• **TASK DESCRIPTION**
Skip the pictures. Quote every line below, exactly, from the one with "assign out = sel ? ia : ib;" through the final line.

• **AVAILABLE DATA**
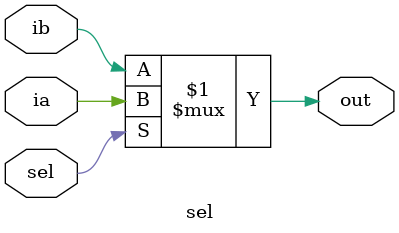
<source format=v>
/* Generated by Yosys 0.9 (git sha1 1979e0b1, i686-w64-mingw32.static-g++ 5.5.0 -Os) */

(* top =  1  *)
(* src = "sel.v:1" *)
module sel(ia, ib, sel, out);
  (* src = "sel.v:2" *)
  input ia;
  (* src = "sel.v:2" *)
  input ib;
  (* src = "sel.v:3" *)
  output out;
  (* src = "sel.v:2" *)
  input sel;
  assign out = sel ? ia : ib;
endmodule

</source>
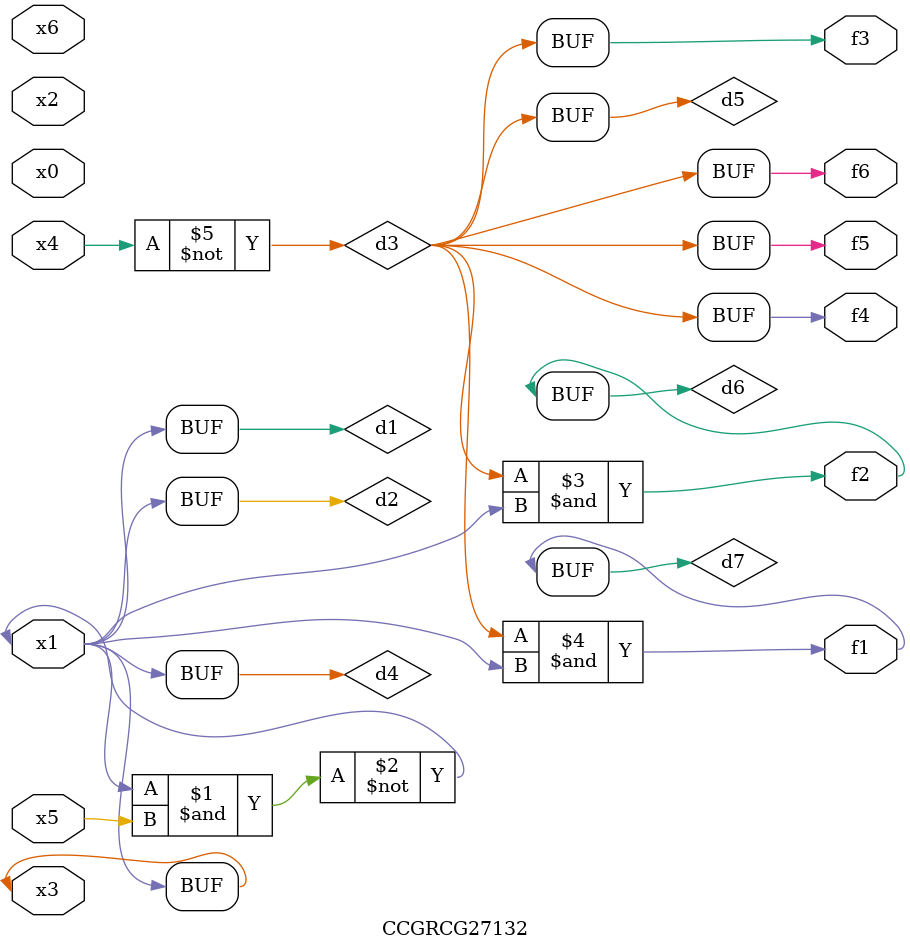
<source format=v>
module CCGRCG27132(
	input x0, x1, x2, x3, x4, x5, x6,
	output f1, f2, f3, f4, f5, f6
);

	wire d1, d2, d3, d4, d5, d6, d7;

	buf (d1, x1, x3);
	nand (d2, x1, x5);
	not (d3, x4);
	buf (d4, d1, d2);
	buf (d5, d3);
	and (d6, d3, d4);
	and (d7, d3, d4);
	assign f1 = d7;
	assign f2 = d6;
	assign f3 = d5;
	assign f4 = d5;
	assign f5 = d5;
	assign f6 = d5;
endmodule

</source>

• **FINISHED EXERCISE**
  assign out = sel ? ia : ib;
endmodule

</source>
<source format=v>
module CCGRCG27132(
	input x0, x1, x2, x3, x4, x5, x6,
	output f1, f2, f3, f4, f5, f6
);

	wire d1, d2, d3, d4, d5, d6, d7;

	buf (d1, x1, x3);
	nand (d2, x1, x5);
	not (d3, x4);
	buf (d4, d1, d2);
	buf (d5, d3);
	and (d6, d3, d4);
	and (d7, d3, d4);
	assign f1 = d7;
	assign f2 = d6;
	assign f3 = d5;
	assign f4 = d5;
	assign f5 = d5;
	assign f6 = d5;
endmodule

</source>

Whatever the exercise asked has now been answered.